Je suis embêtée pour noter ce film (noter une oeuvre en général n'est déjà pas facile, mais là encore moins). D'un film historique j'attends toujours une certaine précision factuelle, même si des aspects fictionnels peuvent apparaître dans les "creux" laissés par l'Histoire. Ici, l'aspect qui me gêne le plus est l'absence quasi totale dans le film de l'armée française : Nolan ne la montre que vaguement au début dans les rues de Dunkerque, à un court moment quand les Anglais refusent de faire monter sur leur navire un groupe de soldats français, et il y a ce personnage de soldat mutique dont on ne découvre la nationalité française qu'à la fin qui se fait globalement chahuter par les Anglais. De tout cela découle le sentiment que cette bataille est un événement patriotique anglais : une mobilisation héroïque de tout le pays pour sauver des soldats non moins héroïques. Mais le film met totalement de côté le coeur même de cette bataille : le fait que l'armée française, du fait du repli anglais, s'est retrouvée en sévère infériorité numérique à l'arrière pour défendre le périmètre autour de Dunkerque et empêcher les Allemands d'avancer. L'armée anglaise n'aurait jamais pu rentrer au pays sans le courage des Français restés en arrière pour protéger leurs alliés. Le film me paraît donc être surtout une vision très anglaise de la bataille de Dunkerque, et assez fausse de cet événement.

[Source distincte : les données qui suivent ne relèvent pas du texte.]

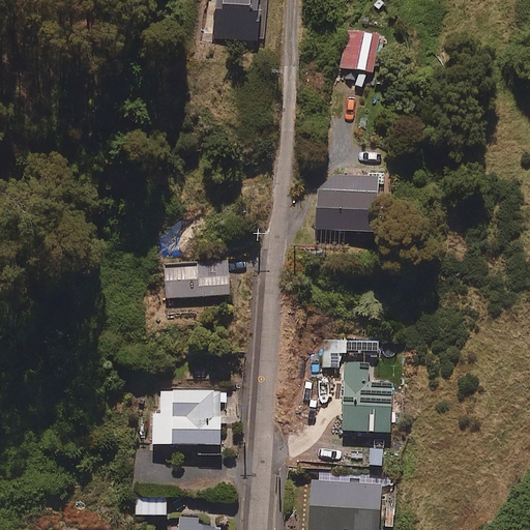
[(258,0),(215,0),(212,37),(255,40),(258,0)]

C'est un aspect qui m'a gênée, mais en même temps rien n'empêche un réalisateur de montrer le regard qu'a porté telle nation sur tel événement (la presse anglaise à l'époque n'en pouvait plus de ce "miracle de Dunkerque", alors qu'il n'y a pas de miracle quand on est protégé à l'arrière par les Français...) ; je crois que pour moi, soit on fait un film documentaire historique précis, soit, si on veut y ajouter de la fiction, on s'abstient tout de même de montrer les choses de façon tronquée sinon ça a tendance à m'énerver.
Pour le reste je ne peux pas dire que j'ai passé un mauvais moment devant ce film : contrairement à d'autres, j'ai trouvé que la musique d'Hans Zimmer créait une réelle oppression qui collait bien au sujet : imaginez un peu être encerclés par des centaines de milliers de nazis, sur terre, en mer avec leurs sous-marins, en l'air, qui avancent vers vous pour vous buter. A ce moment là de la guerre, les soldats étaient éreintés en plus : la Blitzkrieg avait fait des ravages et je n'ose même pas imaginer l'état mental des soldats cernés comme des rats dans ce petit coin de France. Le film sur cet aspect est bon : on ne ressent aucun répit, des bombardements qui ne s'arrêtent jamais, le bruit assourdissant permanent, la mort juste à côté, un sentiment de claustrophobie intense.
Pas le meilleur Nolan, pas le meilleur film du genre, mais je dirais à voir tout de même (peut-être pas à revoir en revanche).